So why has For Us, The Living never been published . . . until now?
Shortly before Heinlein’s death, as he and his beloved wife, Virginia, were preparing for his final days, their copies of this unpublished manuscript were destroyed.
By now, having read the novel, longtime fans may have noticed that some of Heinlein’s earliest stories (and a few of his later ones) were mined from For Us, The Living. In a way, much of this novel has indeed been published, as “If This Goes On—,” “The Roads Must Roll,” “Coventry,” and Beyond This Horizon, the most obvious extractions. Perhaps Heinlein thought there was no point in publishing a novel that had already been stripped and resold …but his fans know better. His entire Future History, published primarily in The Past Through Tomorrow, uses recurring characters and themes, and the later novels are often a constant blending from previous works. No, there must be another reason.
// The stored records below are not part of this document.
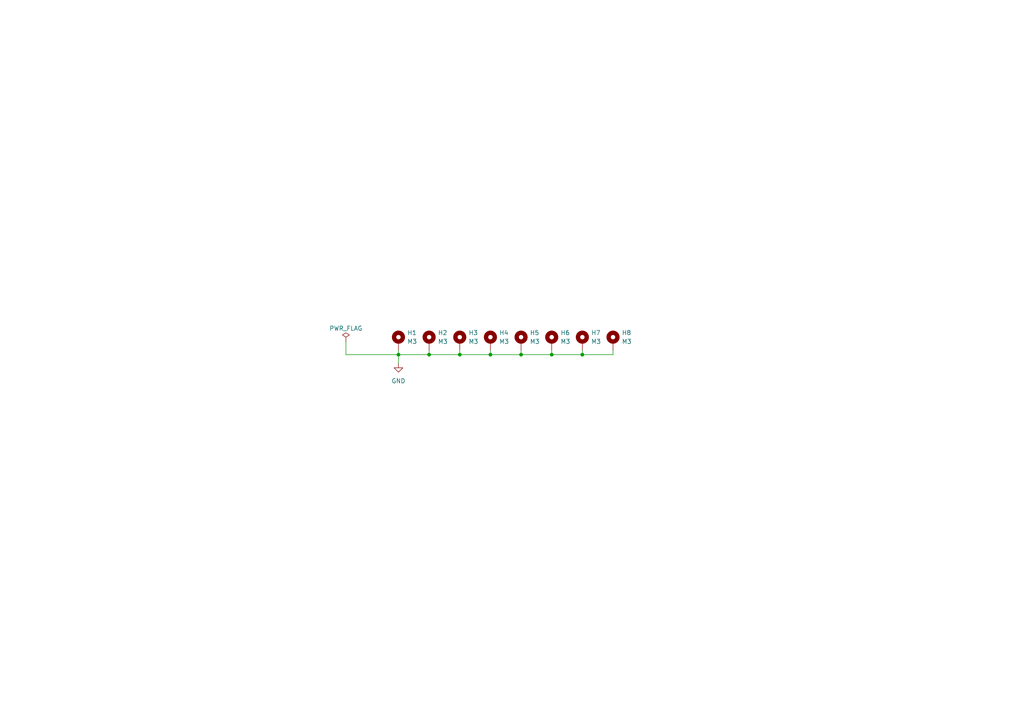
<source format=kicad_sch>
(kicad_sch (version 20230121) (generator eeschema)

  (uuid 3cf8d397-872b-4a38-b1d9-73e5a8f0207e)

  (paper "A4")

  

  (junction (at 160.02 102.87) (diameter 0) (color 0 0 0 0)
    (uuid 0a4ec482-6115-4277-9178-8e49d7e1284c)
  )
  (junction (at 124.46 102.87) (diameter 0) (color 0 0 0 0)
    (uuid 2e5aa077-c82d-4e3e-8552-d21e45f2fac0)
  )
  (junction (at 142.24 102.87) (diameter 0) (color 0 0 0 0)
    (uuid 3cbe7c54-d6d4-4c9f-b0c2-4854f632e504)
  )
  (junction (at 133.35 102.87) (diameter 0) (color 0 0 0 0)
    (uuid 475740ef-888d-4774-9747-27fdec0a0a3c)
  )
  (junction (at 151.13 102.87) (diameter 0) (color 0 0 0 0)
    (uuid 4988c34a-21a7-4e9f-a69c-c698c13f71a3)
  )
  (junction (at 115.57 102.87) (diameter 0) (color 0 0 0 0)
    (uuid 85266b87-fc6b-4751-9177-52543079a447)
  )
  (junction (at 168.91 102.87) (diameter 0) (color 0 0 0 0)
    (uuid d572558d-e783-4b5b-b9d4-b848f4006d21)
  )

  (wire (pts (xy 168.91 101.6) (xy 168.91 102.87))
    (stroke (width 0) (type default))
    (uuid 048a2082-7551-439e-b228-f489710c8e05)
  )
  (wire (pts (xy 142.24 101.6) (xy 142.24 102.87))
    (stroke (width 0) (type default))
    (uuid 101969b9-4c29-4fc9-8326-9f3df301247b)
  )
  (wire (pts (xy 133.35 101.6) (xy 133.35 102.87))
    (stroke (width 0) (type default))
    (uuid 13c3b25e-5603-4261-bec1-9f68c0e53000)
  )
  (wire (pts (xy 124.46 101.6) (xy 124.46 102.87))
    (stroke (width 0) (type default))
    (uuid 18197a80-2d77-4dde-a8fb-5ef3af31e193)
  )
  (wire (pts (xy 160.02 101.6) (xy 160.02 102.87))
    (stroke (width 0) (type default))
    (uuid 2d2d155f-39f5-4e8b-a402-6cb3f208fe4a)
  )
  (wire (pts (xy 115.57 101.6) (xy 115.57 102.87))
    (stroke (width 0) (type default))
    (uuid 3d970e40-a100-4c16-9f9e-f57d82384a6c)
  )
  (wire (pts (xy 142.24 102.87) (xy 151.13 102.87))
    (stroke (width 0) (type default))
    (uuid 52e5563e-752c-4768-acc0-ee0bcd4306e9)
  )
  (wire (pts (xy 115.57 102.87) (xy 115.57 105.41))
    (stroke (width 0) (type default))
    (uuid 58fd8f7b-ab48-4772-ab76-a91eb4f3454e)
  )
  (wire (pts (xy 133.35 102.87) (xy 142.24 102.87))
    (stroke (width 0) (type default))
    (uuid 5ed59927-fe81-4ef0-8047-6d298d6a1048)
  )
  (wire (pts (xy 177.8 102.87) (xy 177.8 101.6))
    (stroke (width 0) (type default))
    (uuid 7c30af91-e3c5-4fc3-a5e6-06a7d32ca963)
  )
  (wire (pts (xy 151.13 101.6) (xy 151.13 102.87))
    (stroke (width 0) (type default))
    (uuid 832b10b0-ae82-4625-a29b-e74655daed34)
  )
  (wire (pts (xy 160.02 102.87) (xy 168.91 102.87))
    (stroke (width 0) (type default))
    (uuid 910c7c32-ad18-447d-9e5b-30622f2ae1ab)
  )
  (wire (pts (xy 168.91 102.87) (xy 177.8 102.87))
    (stroke (width 0) (type default))
    (uuid 9bc4aa9a-4d17-4993-bed0-5cd5d34fa848)
  )
  (wire (pts (xy 115.57 102.87) (xy 124.46 102.87))
    (stroke (width 0) (type default))
    (uuid 9e31cbf6-508a-4b91-bbd1-a1be950ce998)
  )
  (wire (pts (xy 100.33 102.87) (xy 115.57 102.87))
    (stroke (width 0) (type default))
    (uuid b5294f16-e41a-471d-97a0-e1c4f5b7d81e)
  )
  (wire (pts (xy 124.46 102.87) (xy 133.35 102.87))
    (stroke (width 0) (type default))
    (uuid b95a5b04-ccb4-4a26-bfb4-0607af243bfe)
  )
  (wire (pts (xy 151.13 102.87) (xy 160.02 102.87))
    (stroke (width 0) (type default))
    (uuid ca873c21-c009-4433-8a93-7e9dde3e7c04)
  )
  (wire (pts (xy 100.33 99.06) (xy 100.33 102.87))
    (stroke (width 0) (type default))
    (uuid e9aa9670-868c-4f5f-ba5d-6821604df262)
  )

  (symbol (lib_id "Mechanical:MountingHole_Pad") (at 142.24 99.06 0) (unit 1)
    (in_bom yes) (on_board yes) (dnp no) (fields_autoplaced)
    (uuid 493c2340-0c5f-40c2-a61f-81cfd6889cdc)
    (property "Reference" "H4" (at 144.78 96.52 0)
      (effects (font (size 1.27 1.27)) (justify left))
    )
    (property "Value" "M3" (at 144.78 99.06 0)
      (effects (font (size 1.27 1.27)) (justify left))
    )
    (property "Footprint" "Custom-Mechanical:MountingHole-3mm_small_annulus" (at 142.24 99.06 0)
      (effects (font (size 1.27 1.27)) hide)
    )
    (property "Datasheet" "~" (at 142.24 99.06 0)
      (effects (font (size 1.27 1.27)) hide)
    )
    (pin "1" (uuid 7cf71b6c-b33e-4cf3-85f8-785b598e318d))
    (instances
      (project "Amplifier Rear Panel"
        (path "/3cf8d397-872b-4a38-b1d9-73e5a8f0207e"
          (reference "H4") (unit 1)
        )
      )
    )
  )

  (symbol (lib_id "power:GND") (at 115.57 105.41 0) (unit 1)
    (in_bom yes) (on_board yes) (dnp no) (fields_autoplaced)
    (uuid 54e2be1c-9271-4167-9411-bacdd9df8fcb)
    (property "Reference" "#PWR01" (at 115.57 111.76 0)
      (effects (font (size 1.27 1.27)) hide)
    )
    (property "Value" "GND" (at 115.57 110.49 0)
      (effects (font (size 1.27 1.27)))
    )
    (property "Footprint" "" (at 115.57 105.41 0)
      (effects (font (size 1.27 1.27)) hide)
    )
    (property "Datasheet" "" (at 115.57 105.41 0)
      (effects (font (size 1.27 1.27)) hide)
    )
    (pin "1" (uuid 8afe08b7-0ef6-44af-b878-d16a9707700d))
    (instances
      (project "Amplifier Rear Panel"
        (path "/3cf8d397-872b-4a38-b1d9-73e5a8f0207e"
          (reference "#PWR01") (unit 1)
        )
      )
    )
  )

  (symbol (lib_id "power:PWR_FLAG") (at 100.33 99.06 0) (unit 1)
    (in_bom yes) (on_board yes) (dnp no)
    (uuid 5a0a369c-f5cd-4dda-83ce-b2fbafc9394f)
    (property "Reference" "#FLG01" (at 100.33 97.155 0)
      (effects (font (size 1.27 1.27)) hide)
    )
    (property "Value" "PWR_FLAG" (at 100.33 95.25 0)
      (effects (font (size 1.27 1.27)))
    )
    (property "Footprint" "" (at 100.33 99.06 0)
      (effects (font (size 1.27 1.27)) hide)
    )
    (property "Datasheet" "~" (at 100.33 99.06 0)
      (effects (font (size 1.27 1.27)) hide)
    )
    (pin "1" (uuid 0b1e3c08-cdbb-4fb3-8ca9-38ec15207ae0))
    (instances
      (project "Amplifier Rear Panel"
        (path "/3cf8d397-872b-4a38-b1d9-73e5a8f0207e"
          (reference "#FLG01") (unit 1)
        )
      )
    )
  )

  (symbol (lib_id "Mechanical:MountingHole_Pad") (at 151.13 99.06 0) (unit 1)
    (in_bom yes) (on_board yes) (dnp no) (fields_autoplaced)
    (uuid 6636d5da-b765-4cc9-82af-48a1cd192080)
    (property "Reference" "H5" (at 153.67 96.52 0)
      (effects (font (size 1.27 1.27)) (justify left))
    )
    (property "Value" "M3" (at 153.67 99.06 0)
      (effects (font (size 1.27 1.27)) (justify left))
    )
    (property "Footprint" "Custom-Mechanical:MountingHole-3mm_small_annulus" (at 151.13 99.06 0)
      (effects (font (size 1.27 1.27)) hide)
    )
    (property "Datasheet" "~" (at 151.13 99.06 0)
      (effects (font (size 1.27 1.27)) hide)
    )
    (pin "1" (uuid 52810c8c-a2e7-4008-8249-ccda172d65ba))
    (instances
      (project "Amplifier Rear Panel"
        (path "/3cf8d397-872b-4a38-b1d9-73e5a8f0207e"
          (reference "H5") (unit 1)
        )
      )
    )
  )

  (symbol (lib_id "Mechanical:MountingHole_Pad") (at 168.91 99.06 0) (unit 1)
    (in_bom yes) (on_board yes) (dnp no) (fields_autoplaced)
    (uuid 6ac36c14-053a-4cdd-98c5-e7c2a8562c06)
    (property "Reference" "H7" (at 171.45 96.52 0)
      (effects (font (size 1.27 1.27)) (justify left))
    )
    (property "Value" "M3" (at 171.45 99.06 0)
      (effects (font (size 1.27 1.27)) (justify left))
    )
    (property "Footprint" "Custom-Mechanical:MountingHole-3mm_small_annulus" (at 168.91 99.06 0)
      (effects (font (size 1.27 1.27)) hide)
    )
    (property "Datasheet" "~" (at 168.91 99.06 0)
      (effects (font (size 1.27 1.27)) hide)
    )
    (pin "1" (uuid 88b6bdae-1a42-4695-914f-ba75571334ab))
    (instances
      (project "Amplifier Rear Panel"
        (path "/3cf8d397-872b-4a38-b1d9-73e5a8f0207e"
          (reference "H7") (unit 1)
        )
      )
    )
  )

  (symbol (lib_id "Mechanical:MountingHole_Pad") (at 160.02 99.06 0) (unit 1)
    (in_bom yes) (on_board yes) (dnp no) (fields_autoplaced)
    (uuid 767ba5cd-a8e7-43fb-bbdc-61d9113d640c)
    (property "Reference" "H6" (at 162.56 96.52 0)
      (effects (font (size 1.27 1.27)) (justify left))
    )
    (property "Value" "M3" (at 162.56 99.06 0)
      (effects (font (size 1.27 1.27)) (justify left))
    )
    (property "Footprint" "Custom-Mechanical:MountingHole-3mm_small_annulus" (at 160.02 99.06 0)
      (effects (font (size 1.27 1.27)) hide)
    )
    (property "Datasheet" "~" (at 160.02 99.06 0)
      (effects (font (size 1.27 1.27)) hide)
    )
    (pin "1" (uuid 85134b06-8d59-452f-a7c3-cbec7e8516d4))
    (instances
      (project "Amplifier Rear Panel"
        (path "/3cf8d397-872b-4a38-b1d9-73e5a8f0207e"
          (reference "H6") (unit 1)
        )
      )
    )
  )

  (symbol (lib_id "Mechanical:MountingHole_Pad") (at 115.57 99.06 0) (unit 1)
    (in_bom yes) (on_board yes) (dnp no) (fields_autoplaced)
    (uuid 8dae35c3-d18b-4c6d-b347-8c87a8d496be)
    (property "Reference" "H1" (at 118.11 96.52 0)
      (effects (font (size 1.27 1.27)) (justify left))
    )
    (property "Value" "M3" (at 118.11 99.06 0)
      (effects (font (size 1.27 1.27)) (justify left))
    )
    (property "Footprint" "Custom-Mechanical:MountingHole-3mm_small_annulus" (at 115.57 99.06 0)
      (effects (font (size 1.27 1.27)) hide)
    )
    (property "Datasheet" "~" (at 115.57 99.06 0)
      (effects (font (size 1.27 1.27)) hide)
    )
    (pin "1" (uuid 548291cc-1314-4288-87af-5ab099143df2))
    (instances
      (project "Amplifier Rear Panel"
        (path "/3cf8d397-872b-4a38-b1d9-73e5a8f0207e"
          (reference "H1") (unit 1)
        )
      )
    )
  )

  (symbol (lib_id "Mechanical:MountingHole_Pad") (at 124.46 99.06 0) (unit 1)
    (in_bom yes) (on_board yes) (dnp no) (fields_autoplaced)
    (uuid affc4427-45c7-4652-ab31-7cd00fcd899e)
    (property "Reference" "H2" (at 127 96.52 0)
      (effects (font (size 1.27 1.27)) (justify left))
    )
    (property "Value" "M3" (at 127 99.06 0)
      (effects (font (size 1.27 1.27)) (justify left))
    )
    (property "Footprint" "Custom-Mechanical:MountingHole-3mm_small_annulus" (at 124.46 99.06 0)
      (effects (font (size 1.27 1.27)) hide)
    )
    (property "Datasheet" "~" (at 124.46 99.06 0)
      (effects (font (size 1.27 1.27)) hide)
    )
    (pin "1" (uuid 3fd25eff-ce85-4634-8d98-05abbb8b88b2))
    (instances
      (project "Amplifier Rear Panel"
        (path "/3cf8d397-872b-4a38-b1d9-73e5a8f0207e"
          (reference "H2") (unit 1)
        )
      )
    )
  )

  (symbol (lib_id "Mechanical:MountingHole_Pad") (at 177.8 99.06 0) (unit 1)
    (in_bom yes) (on_board yes) (dnp no) (fields_autoplaced)
    (uuid c1041e0b-393a-4036-aecf-392194a25674)
    (property "Reference" "H8" (at 180.34 96.52 0)
      (effects (font (size 1.27 1.27)) (justify left))
    )
    (property "Value" "M3" (at 180.34 99.06 0)
      (effects (font (size 1.27 1.27)) (justify left))
    )
    (property "Footprint" "Custom-Mechanical:MountingHole-3mm_small_annulus" (at 177.8 99.06 0)
      (effects (font (size 1.27 1.27)) hide)
    )
    (property "Datasheet" "~" (at 177.8 99.06 0)
      (effects (font (size 1.27 1.27)) hide)
    )
    (pin "1" (uuid c0862ee3-9f82-4110-af0d-d0928a6f3a39))
    (instances
      (project "Amplifier Rear Panel"
        (path "/3cf8d397-872b-4a38-b1d9-73e5a8f0207e"
          (reference "H8") (unit 1)
        )
      )
    )
  )

  (symbol (lib_id "Mechanical:MountingHole_Pad") (at 133.35 99.06 0) (unit 1)
    (in_bom yes) (on_board yes) (dnp no) (fields_autoplaced)
    (uuid dd41fc36-25c6-4539-8679-b853a918ab39)
    (property "Reference" "H3" (at 135.89 96.52 0)
      (effects (font (size 1.27 1.27)) (justify left))
    )
    (property "Value" "M3" (at 135.89 99.06 0)
      (effects (font (size 1.27 1.27)) (justify left))
    )
    (property "Footprint" "Custom-Mechanical:MountingHole-3mm_small_annulus" (at 133.35 99.06 0)
      (effects (font (size 1.27 1.27)) hide)
    )
    (property "Datasheet" "~" (at 133.35 99.06 0)
      (effects (font (size 1.27 1.27)) hide)
    )
    (pin "1" (uuid 399d56f4-030d-4b57-9b3d-db656fd937c5))
    (instances
      (project "Amplifier Rear Panel"
        (path "/3cf8d397-872b-4a38-b1d9-73e5a8f0207e"
          (reference "H3") (unit 1)
        )
      )
    )
  )

  (sheet_instances
    (path "/" (page "1"))
  )
)

</source>
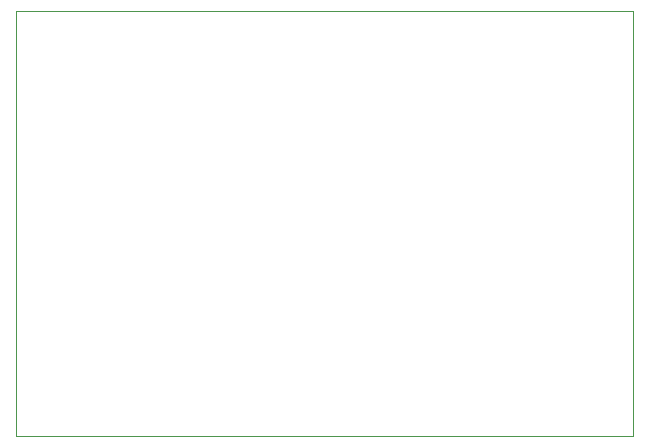
<source format=gbr>
G04 #@! TF.GenerationSoftware,KiCad,Pcbnew,(5.1.2)-2*
G04 #@! TF.CreationDate,2019-12-09T13:21:08+02:00*
G04 #@! TF.ProjectId,front_encoder,66726f6e-745f-4656-9e63-6f6465722e6b,rev?*
G04 #@! TF.SameCoordinates,Original*
G04 #@! TF.FileFunction,Profile,NP*
%FSLAX46Y46*%
G04 Gerber Fmt 4.6, Leading zero omitted, Abs format (unit mm)*
G04 Created by KiCad (PCBNEW (5.1.2)-2) date 2019-12-09 13:21:08*
%MOMM*%
%LPD*%
G04 APERTURE LIST*
%ADD10C,0.100000*%
G04 APERTURE END LIST*
D10*
X113157000Y-127508000D02*
X113157000Y-91694000D01*
X113157000Y-127635000D02*
X113157000Y-127508000D01*
X165354000Y-127635000D02*
X113157000Y-127635000D01*
X165354000Y-91694000D02*
X165354000Y-127635000D01*
X113157000Y-91694000D02*
X165354000Y-91694000D01*
M02*

</source>
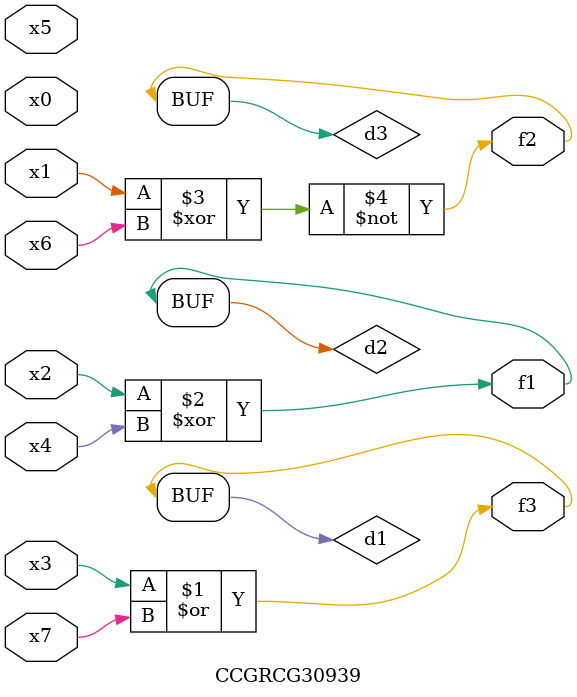
<source format=v>
module CCGRCG30939(
	input x0, x1, x2, x3, x4, x5, x6, x7,
	output f1, f2, f3
);

	wire d1, d2, d3;

	or (d1, x3, x7);
	xor (d2, x2, x4);
	xnor (d3, x1, x6);
	assign f1 = d2;
	assign f2 = d3;
	assign f3 = d1;
endmodule

</source>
Robert Heinlein often spoke disparagingly of his writing, rejecting the idea that his work was anything more than just “stories.” That posture was a good defense against both the fans who wanted him to be their guru and the few literary critics who chose to write negatively about him. Heinlein showed in The Number of the Beast that he had little love for literary critics—he isolated them in an inescapable room, wherein they might practice their vicious and cannibalistic art on one another until they could escape by actually reading the books they were criticizing. The few books published about Heinlein before his death did not give him much reason for respect, given their persistent factual errors and ax-grinding interpretations. So the Heinleins had few expectations that his work would ever receive acceptance outside of the science fiction readership.
Before her death in January 2003, Virginia “Ginny” Heinlein came to realize that her husband’s work is now being treated in contexts wider than science fiction. Scholars are beginning to recognize the connections between Heinlein’s writing and that of Voltaire, Ralph Waldo Emerson, Mark Twain, Jerome K. Jerome, Rudyard Kipling, and James Branch Cabell, among others. She began to realize that the shroud of privacy surrounding their lives could finally be lifted, in order to help the literary reappraisal now taking hold. She authorized and collaborated on a full biography of Robert Heinlein, which is being written by William Patterson, the editor of the Heinlein Journal. She aided many other researchers, including Philip Owenby and Marie Ormes for their doctoral dissertations and me in my own research into the life of Leslyn Heinlein. Ginny helped found and support The Heinlein Society, a nonprofit group dedicated to furthering her husband’s goals, including education, blood drives, space exploration, and eventually, publishing a scholarly edition of the Heinlein canon (you can join this noble cause at www.heinleinsociety.org).
In short, Ginny decided her husband’s work and life should be treated openly and fully.
However, Ginny died before she knew that a single copy of For Us, The Living had survived. On Thanksgiving Day, 2002, weakened by a difficult recovery from pneumonia earlier that year, she broke her hip. She seemed to be recovering from her surgery and was to be released the week that I received a copy of For Us, The Living in the mail. I was looking forward to discussing my discovery with her when she suddenly passed away in January 2003.
Major writers often leave behind unpublished works. Heinlein himself had two unpublished nonfiction books released posthumously: How to Be a Politician (published as Take Back Your Government!) and Tramp Royale. Hemingway has had no fewer than four major books published after his death. Heinlein’s favorite writer, Mark Twain, had several books published after his death, including the masterpiece The Mysterious Stranger. Literary scholars treat these works in their proper context, as pieces of the larger puzzle that comprise the writer’s entire output.
As the first step in the fifty-year writing career of Robert Heinlein, For Us, The Living is like looking at Neil Armstrong’s first footprint on the moon—a footprint Robert Heinlein played no small part in making possible, with his fiction glorifying space travel, and his work on Destination Moon.
And that is how I believe Ginny would have come to see it: as the beginning, deserving of preservation.